Information
# Personal MCP Server
[](https://smithery.ai/server/personal-mcp)
A Model Context Protocol server for personal health and well-being tracking. This server provides tools and resources for tracking workouts, nutrition, and daily journal entries, with AI-assisted analysis through Claude integration.
## Features
### Workout Tracking
- Log exercises, sets, and reps
- Track perceived effort and post-workout feelings
- Calculate safe training weights with rehabilitation considerations
- Historical workout analysis
- Shoulder rehabilitation support
- RPE-based load management
### Nutrition Management
- Log meals and individual food items
- Track protein and calorie intake
- Monitor hunger and satisfaction levels
- Daily nutrition targets and progress
- Pre/post workout nutrition tracking
- Meal timing analysis
### Journal System
- Daily entries with mood and energy tracking
- Sleep quality and stress level monitoring
- Tag-based organization
- Trend analysis and insights
- Correlation analysis between workouts, nutrition, and well-being
- Pattern recognition in mood and energy levels
## Installation
### Installing via Smithery
To install Personal Health Tracker for Claude Desktop automatically via [Smithery](https://smithery.ai/server/personal-mcp):
\`\`\`bash
npx -y @smithery/cli install personal-mcp --client claude
\`\`\`
### Prerequisites
- Python 3.10 or higher
- pip or uv package manager
### Using pip
\`\`\`bash
pip install -e .
\`\`\`
### Development Installation
\`\`\`bash
git clone https://github.com/yourusername/personal-mcp.git
cd personal-mcp
uv pip install -e ".[dev]"
\`\`\`
## Usage
### Basic Server
Run the server with default settings:
\`\`\`bash
personal-mcp run
\`\`\`
### Development Mode
Run with hot reloading for development:
\`\`\`bash
personal-mcp dev
\`\`\`
### MCP Inspector
Debug with the MCP Inspector:
\`\`\`bash
personal-mcp inspect
\`\`\`
### Claude Desktop Integration
Install to Claude Desktop:
\`\`\`bash
personal-mcp install --claude-desktop
\`\`\`
### Configuration Options
\`\`\`bash
personal-mcp --help
\`\`\`
Available options:
- \`--name\`: Set server name (default: "Personal Assistant")

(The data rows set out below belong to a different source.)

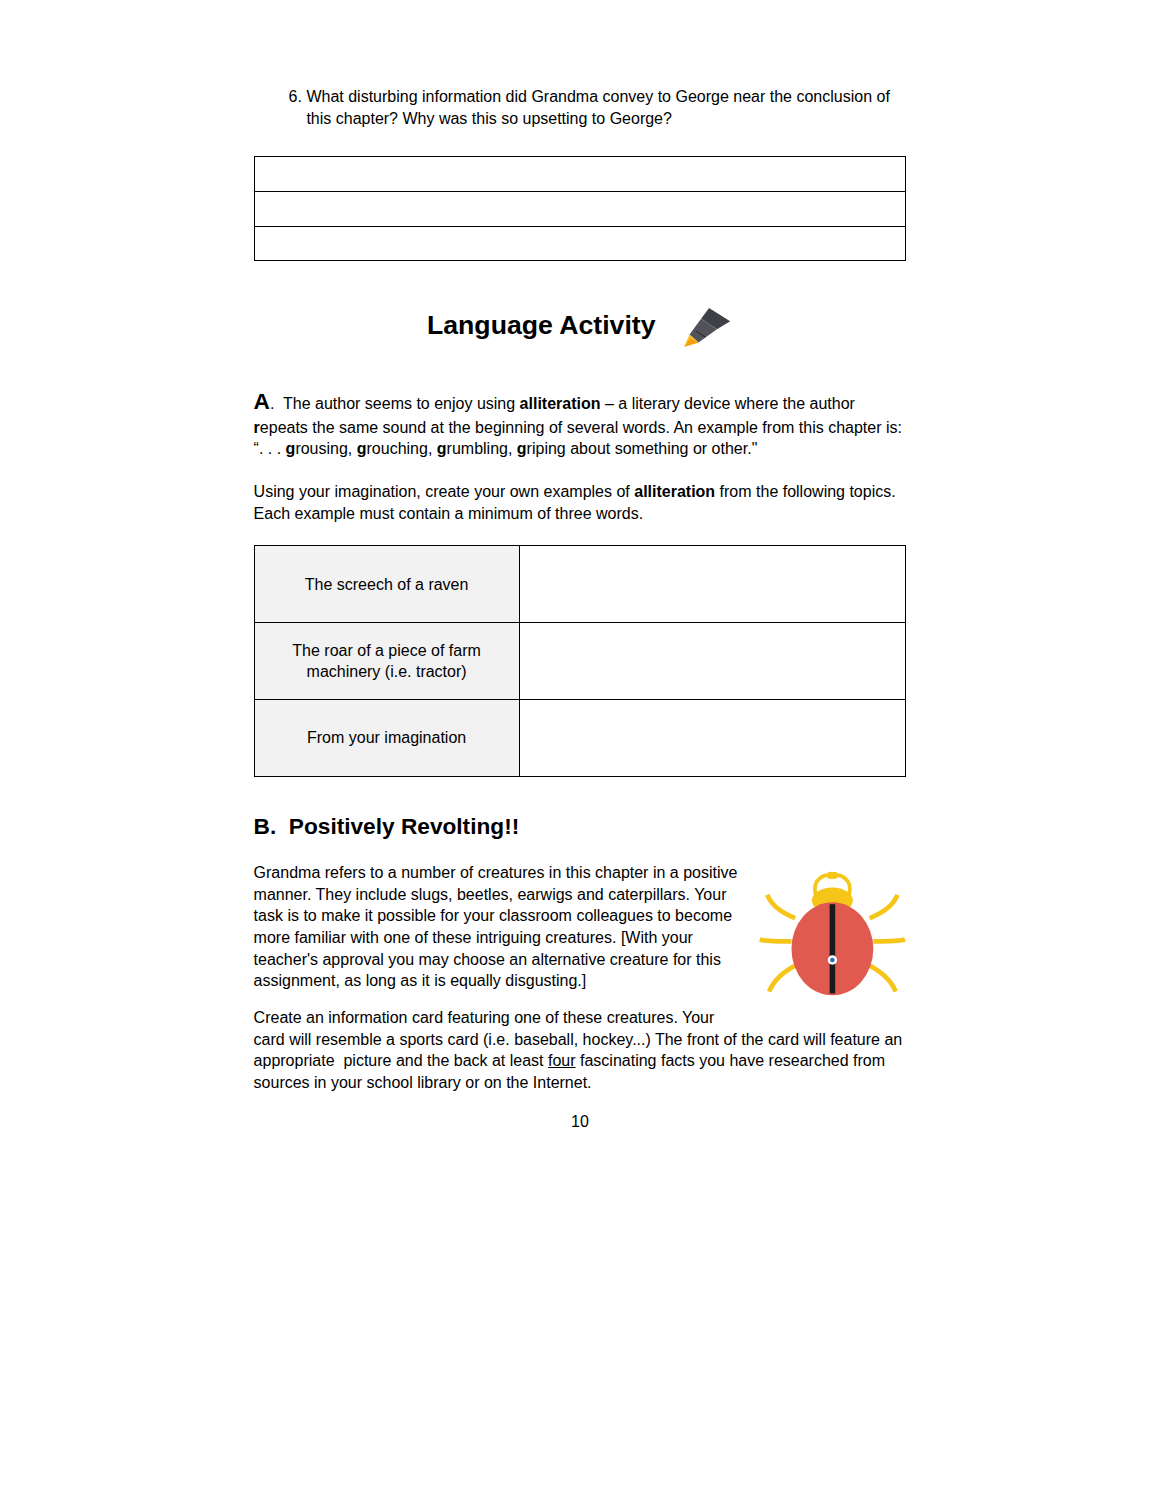What disturbing information did Grandma convey to George near the conclusion of this chapter? Why was this so upsetting to George?
Language Activity
A. The author seems to enjoy using alliteration – a literary device where the author repeats the same sound at the beginning of several words. An example from this chapter is: “. . . grousing, grouching, grumbling, griping about something or other."
Using your imagination, create your own examples of alliteration from the following topics. Each example must contain a minimum of three words.
| The screech of a raven | |
| The roar of a piece of farm machinery (i.e. tractor) | |
| From your imagination | |
B. Positively Revolting!!
Grandma refers to a number of creatures in this chapter in a positive manner. They include slugs, beetles, earwigs and caterpillars. Your task is to make it possible for your classroom colleagues to become more familiar with one of these intriguing creatures. [With your teacher's approval you may choose an alternative creature for this assignment, as long as it is equally disgusting.]
Create an information card featuring one of these creatures. Your card will resemble a sports card (i.e. baseball, hockey...) The front of the card will feature an appropriate picture and the back at least four fascinating facts you have researched from sources in your school library or on the Internet.
10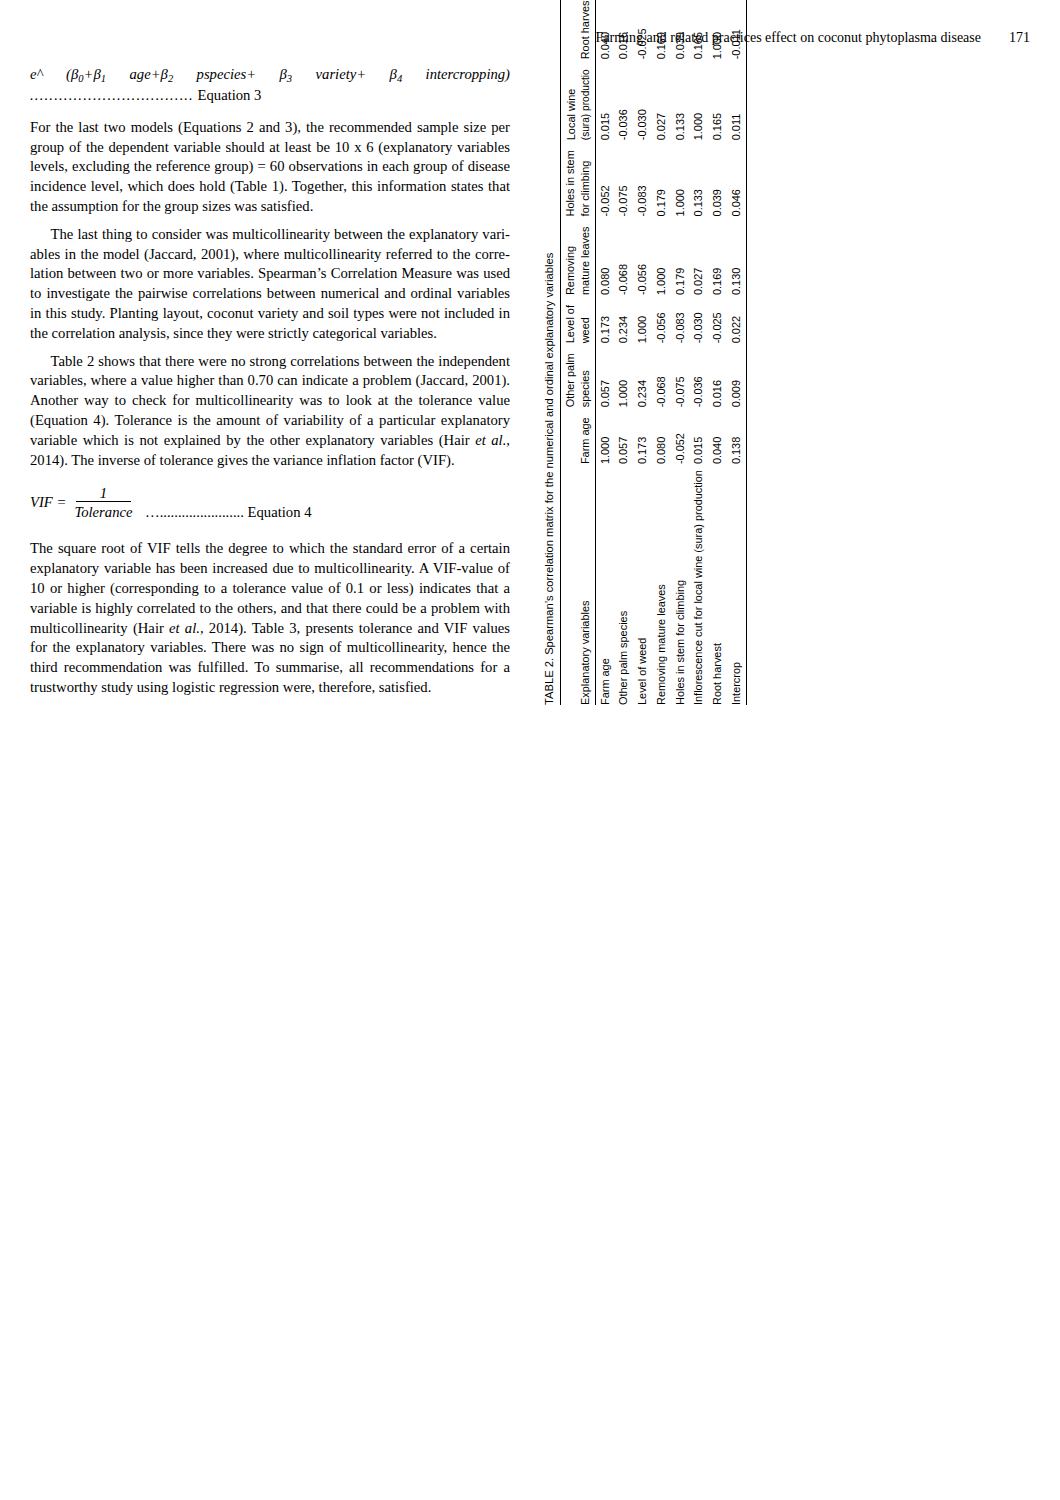Farming and related practices effect on coconut phytoplasma disease 171
e^ (β0+β1 age+β2 pspecies+ β3 variety+ β4 intercropping) ........................…..….. Equation 3
For the last two models (Equations 2 and 3), the recommended sample size per group of the dependent variable should at least be 10 x 6 (explanatory variables levels, excluding the reference group) = 60 observations in each group of disease incidence level, which does hold (Table 1). Together, this information states that the assumption for the group sizes was satisfied.
The last thing to consider was multicollinearity between the explanatory variables in the model (Jaccard, 2001), where multicollinearity referred to the correlation between two or more variables. Spearman’s Correlation Measure was used to investigate the pairwise correlations between numerical and ordinal variables in this study. Planting layout, coconut variety and soil types were not included in the correlation analysis, since they were strictly categorical variables.
Table 2 shows that there were no strong correlations between the independent variables, where a value higher than 0.70 can indicate a problem (Jaccard, 2001). Another way to check for multicollinearity was to look at the tolerance value (Equation 4). Tolerance is the amount of variability of a particular explanatory variable which is not explained by the other explanatory variables (Hair et al., 2014). The inverse of tolerance gives the variance inflation factor (VIF).
VIF = 1
Tolerance …....................... Equation 4
The square root of VIF tells the degree to which the standard error of a certain explanatory variable has been increased due to multicollinearity. A VIF-value of 10 or higher (corresponding to a tolerance value of 0.1 or less) indicates that a variable is highly correlated to the others, and that there could be a problem with multicollinearity (Hair et al., 2014). Table 3, presents tolerance and VIF values for the explanatory variables. There was no sign of multicollinearity, hence the third recommendation was fulfilled. To summarise, all recommendations for a trustworthy study using logistic regression were, therefore, satisfied.
TABLE 2. Spearman’s correlation matrix for the numerical and ordinal explanatory variables
| Explanatory variables | Farm age | Other palm species | Level of weed | Removing mature leaves | Holes in stem for climbing | Local wine (sura) productio | Root harvest | Intercrop |
| --- | --- | --- | --- | --- | --- | --- | --- | --- |
| Farm age | 1.000 | 0.057 | 0.173 | 0.080 | -0.052 | 0.015 | 0.040 | 0.138 |
| Other palm species | 0.057 | 1.000 | 0.234 | -0.068 | -0.075 | -0.036 | 0.016 | 0.009 |
| Level of weed | 0.173 | 0.234 | 1.000 | -0.056 | -0.083 | -0.030 | -0.025 | 0.022 |
| Removing mature leaves | 0.080 | -0.068 | -0.056 | 1.000 | 0.179 | 0.027 | 0.169 | 0.130 |
| Holes in stem for climbing | -0.052 | -0.075 | -0.083 | 0.179 | 1.000 | 0.133 | 0.039 | 0.046 |
| Inflorescence cut for local wine (sura) production | 0.015 | -0.036 | -0.030 | 0.027 | 0.133 | 1.000 | 0.165 | 0.011 |
| Root harvest | 0.040 | 0.016 | -0.025 | 0.169 | 0.039 | 0.165 | 1.000 | -0.011 |
| Intercrop | 0.138 | 0.009 | 0.022 | 0.130 | 0.046 | 0.011 | -0.011 | 1.000 |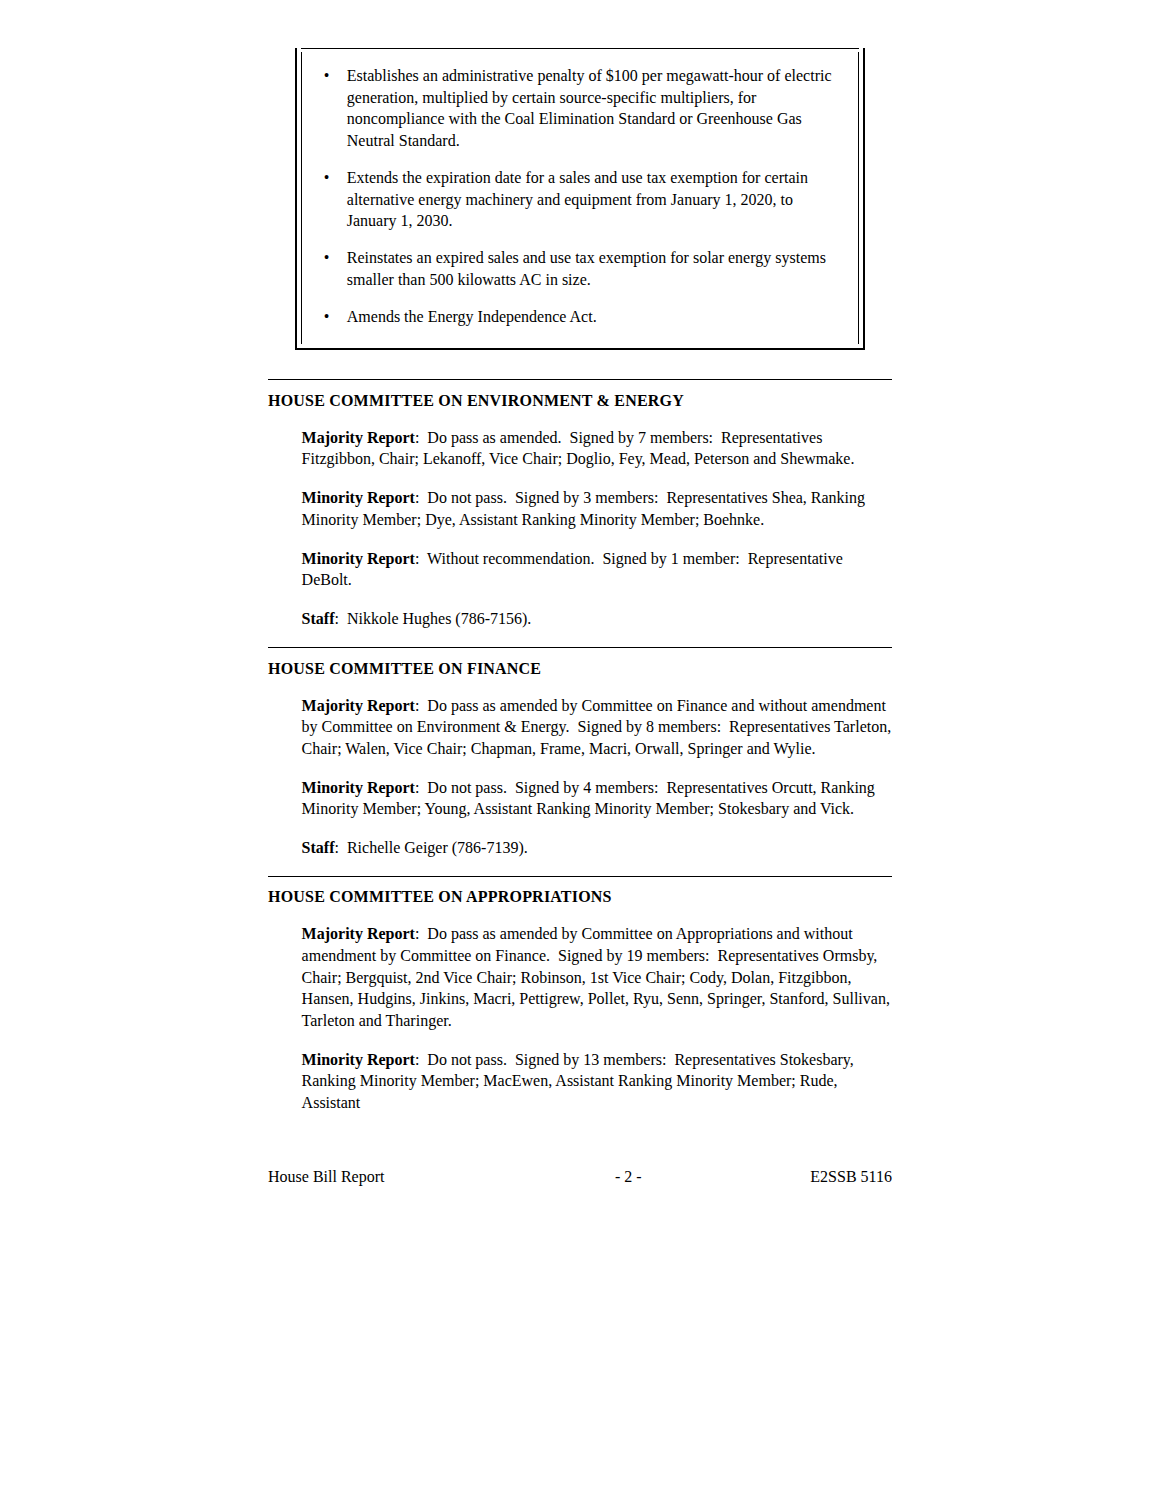Establishes an administrative penalty of $100 per megawatt-hour of electric generation, multiplied by certain source-specific multipliers, for noncompliance with the Coal Elimination Standard or Greenhouse Gas Neutral Standard.
Extends the expiration date for a sales and use tax exemption for certain alternative energy machinery and equipment from January 1, 2020, to January 1, 2030.
Reinstates an expired sales and use tax exemption for solar energy systems smaller than 500 kilowatts AC in size.
Amends the Energy Independence Act.
HOUSE COMMITTEE ON ENVIRONMENT & ENERGY
Majority Report: Do pass as amended. Signed by 7 members: Representatives Fitzgibbon, Chair; Lekanoff, Vice Chair; Doglio, Fey, Mead, Peterson and Shewmake.
Minority Report: Do not pass. Signed by 3 members: Representatives Shea, Ranking Minority Member; Dye, Assistant Ranking Minority Member; Boehnke.
Minority Report: Without recommendation. Signed by 1 member: Representative DeBolt.
Staff: Nikkole Hughes (786-7156).
HOUSE COMMITTEE ON FINANCE
Majority Report: Do pass as amended by Committee on Finance and without amendment by Committee on Environment & Energy. Signed by 8 members: Representatives Tarleton, Chair; Walen, Vice Chair; Chapman, Frame, Macri, Orwall, Springer and Wylie.
Minority Report: Do not pass. Signed by 4 members: Representatives Orcutt, Ranking Minority Member; Young, Assistant Ranking Minority Member; Stokesbary and Vick.
Staff: Richelle Geiger (786-7139).
HOUSE COMMITTEE ON APPROPRIATIONS
Majority Report: Do pass as amended by Committee on Appropriations and without amendment by Committee on Finance. Signed by 19 members: Representatives Ormsby, Chair; Bergquist, 2nd Vice Chair; Robinson, 1st Vice Chair; Cody, Dolan, Fitzgibbon, Hansen, Hudgins, Jinkins, Macri, Pettigrew, Pollet, Ryu, Senn, Springer, Stanford, Sullivan, Tarleton and Tharinger.
Minority Report: Do not pass. Signed by 13 members: Representatives Stokesbary, Ranking Minority Member; MacEwen, Assistant Ranking Minority Member; Rude, Assistant
| House Bill Report | - 2 - | E2SSB 5116 |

- \`--db-path\`: Specify database location
- \`--dev\`: Enable development mode
- \`--inspect\`: Run with MCP Inspector
- \`-v, --verbose\`: Enable verbose logging
## MCP Tools
### Workout Tools
\`\`\`python
# Log a workout
workout = \{
"date": "2024-01-07",
"exercises": [
\{
"name": "Bench Press",
"sets": [
\{"weight": 135, "reps": 10, "rpe": 7\}
]
\}
],
"perceived_effort": 8
\}
# Calculate training weights
params = \{
"exercise": "Bench Press",
"base_weight": 200,
"days_since_surgery": 90,
"recent_pain_level": 2,
"recent_rpe": 7
\}
\`\`\`
### Nutrition Tools
\`\`\`python
# Log a meal
meal = \{
"meal_type": "lunch",
"foods": [
\{
"name": "Chicken Breast",
"amount": 200,
"unit": "g",
"protein": 46,
"calories": 330
\}
],
"hunger_level": 7,
"satisfaction_level": 8
\}
# Check nutrition targets
targets = await mcp.call_tool("check_nutrition_targets", \{"date": "2024-01-07"\})
\`\`\`
### Journal Tools
\`\`\`python
# Create a journal entry
entry = \{
"entry_type": "daily",
"content": "Great workout today...",
"mood": 8,
"energy": 7,
"sleep_quality": 8,
"stress_level": 3,
"tags": ["workout", "recovery"]
\}
# Analyze entries
analysis = await mcp.call_tool("analyze_journal_entries", \{
"start_date": "2024-01-01",
"end_date": "2024-01-07"
\})
\`\`\`
## Development
### Running Tests
\`\`\`bash
# Run all tests
pytest
# Run with coverage
pytest --cov=personal_mcp
# Run specific test file
pytest tests/test_database.py
\`\`\`
### Code Quality
\`\`\`bash
# Format code
black src/personal_mcp
# Lint code
ruff check src/personal_mcp
# Type checking
mypy src/personal_mcp
\`\`\`
## Project Structure
\`\`\`
personal-mcp/
├── src/
│ └── personal_mcp/
│ ├── tools/
│ │ ├── workout.py
│ │ ├── nutrition.py
│ │ └── journal.py
│ ├── database.py
│ ├── models.py
│ ├── resources.py
│ ├── prompts.py
│ └── server.py
├── tests/
│ ├── test_database.py
│ ├── test_server.py
│ └── test_cli.py
├── pyproject.toml
└── mcp.json
\`\`\`
## Contributing
1. Fork the repository
2. Create a feature branch
3. Commit your changes
4. Push to the branch
5. Create a Pull Request
## License
This project is licensed under the MIT License - see the LICENSE file for details.